Streaming professionals will have no trouble working in this program, but it’s far beyond the capabilities of nontechnical users. You can check out an interface tour at www.digital-rapids.com/layouts/Stream23_GUI_Tour.html. If you’re sending a novice user out in the field with the TouchStream, make sure you have a project preset that works, so they don’t have to try to work through Stream Live on the fly.

Testing

Figure 8. A live Windows Media stream encoded by TouchStream and delivered by PowerStream.

Figure 8. A live Windows Media stream encoded by TouchStream and delivered by PowerStream.

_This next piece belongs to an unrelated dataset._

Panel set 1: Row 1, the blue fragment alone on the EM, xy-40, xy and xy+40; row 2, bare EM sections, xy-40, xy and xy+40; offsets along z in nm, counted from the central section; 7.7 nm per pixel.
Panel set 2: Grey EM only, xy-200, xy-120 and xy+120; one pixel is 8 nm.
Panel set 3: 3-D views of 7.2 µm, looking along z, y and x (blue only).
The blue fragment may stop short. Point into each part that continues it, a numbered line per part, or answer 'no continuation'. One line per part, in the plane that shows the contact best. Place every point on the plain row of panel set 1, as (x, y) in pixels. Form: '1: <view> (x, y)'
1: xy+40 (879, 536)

I performed multiple tests over the several days of testing, producing both H.264-based Flash and Windows Media video files via the PowerStream CDN and creating archive copies. I streamed all files at 640x360x29.97 frames per second at a video data rate of 600kbps, with 64kbps mono audio. Quality was uniformly good, particularly considering that most of the source was interlaced video shot under low light conditions.

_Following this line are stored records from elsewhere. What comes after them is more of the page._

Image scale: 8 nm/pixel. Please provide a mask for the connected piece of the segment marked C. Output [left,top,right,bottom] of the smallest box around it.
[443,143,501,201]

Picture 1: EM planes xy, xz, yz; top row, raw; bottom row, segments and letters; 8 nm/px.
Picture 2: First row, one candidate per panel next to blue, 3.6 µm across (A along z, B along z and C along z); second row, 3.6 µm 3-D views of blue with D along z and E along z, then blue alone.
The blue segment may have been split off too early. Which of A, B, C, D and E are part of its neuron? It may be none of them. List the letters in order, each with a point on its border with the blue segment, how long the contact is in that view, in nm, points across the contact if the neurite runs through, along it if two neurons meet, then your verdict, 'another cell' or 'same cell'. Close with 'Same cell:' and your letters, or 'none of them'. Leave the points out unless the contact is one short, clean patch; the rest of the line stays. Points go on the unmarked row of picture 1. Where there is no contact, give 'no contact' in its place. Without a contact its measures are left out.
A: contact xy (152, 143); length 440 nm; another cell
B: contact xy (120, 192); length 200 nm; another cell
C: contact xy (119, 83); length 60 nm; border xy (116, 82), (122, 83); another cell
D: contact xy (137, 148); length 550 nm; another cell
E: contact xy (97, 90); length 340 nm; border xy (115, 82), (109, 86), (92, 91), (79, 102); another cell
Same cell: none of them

In single file encodes, CPU utilization seldom strayed above 25 percent, and there were no dropped frames in the files I analyzed. Figure 9 shows the information screen while encoding three streams of H.264 video; again, there were no dropped frames, with CPU use peaking at around 70 percent.

Figure 9. Performance while encoding three H.264 streams.

Figure 9. Performance while encoding three H.264 streams.

Overall, I found the TouchStream usable and highly functional. Like most streaming appliances, it is fairly noisy. It takes a big fan to cool a quad-core CPU enclosed in a small metal box. Plan on locating the unit away from any noise-sensitive spots. Though the cursor control works OK on the touchscreen, things will go infinitely better with a USB mouse, so be sure to bring one along. Otherwise, if I was buying a streaming appliance, the TouchStream would be number one on my short list.

Product Summary

  • Company: Digital Rapids
  • www.digital-rapids.com
  • Product: TouchStream Appliances
  • Pros: Easily adjustable in the field; onboard touchscreen; can connect keyboard, mouse, and monitor to the unit for easy configuration in the office; good uniform quality, especially in low light conditions.
  • Cons: Creating custom presets too complicated for nontechnical end-users; have to have the SD-SDI model for component analog support or DV support; fairly noisy.
  • Applications: Live houses of worship, education, corporate, and entertainment events.
  • Price: Starts at $3,995
  • Specifications

    Analog model

    • S-Video and composite analog video input
    • XLR and RCA audio input with maximum 480i (NTSC) 576i (PAL) input and four audio processing channels.
    SDI model
    • SDI video and embedded SDI audio inputs standard
    • AES/EBU stereo audio and analog audio and video inputs optional with maximum 480i (NTSC) 576i (PAL) input and four audio processing channels.
    HD-SDI model
    • HD/SD SDI video and embedded SDI audio, with AES/EBU stereo audio input optional with maximum 1080i, 1080p and 720p HD input and 480i (NTSC) 576i (PAL) SD input and four audio processing channels.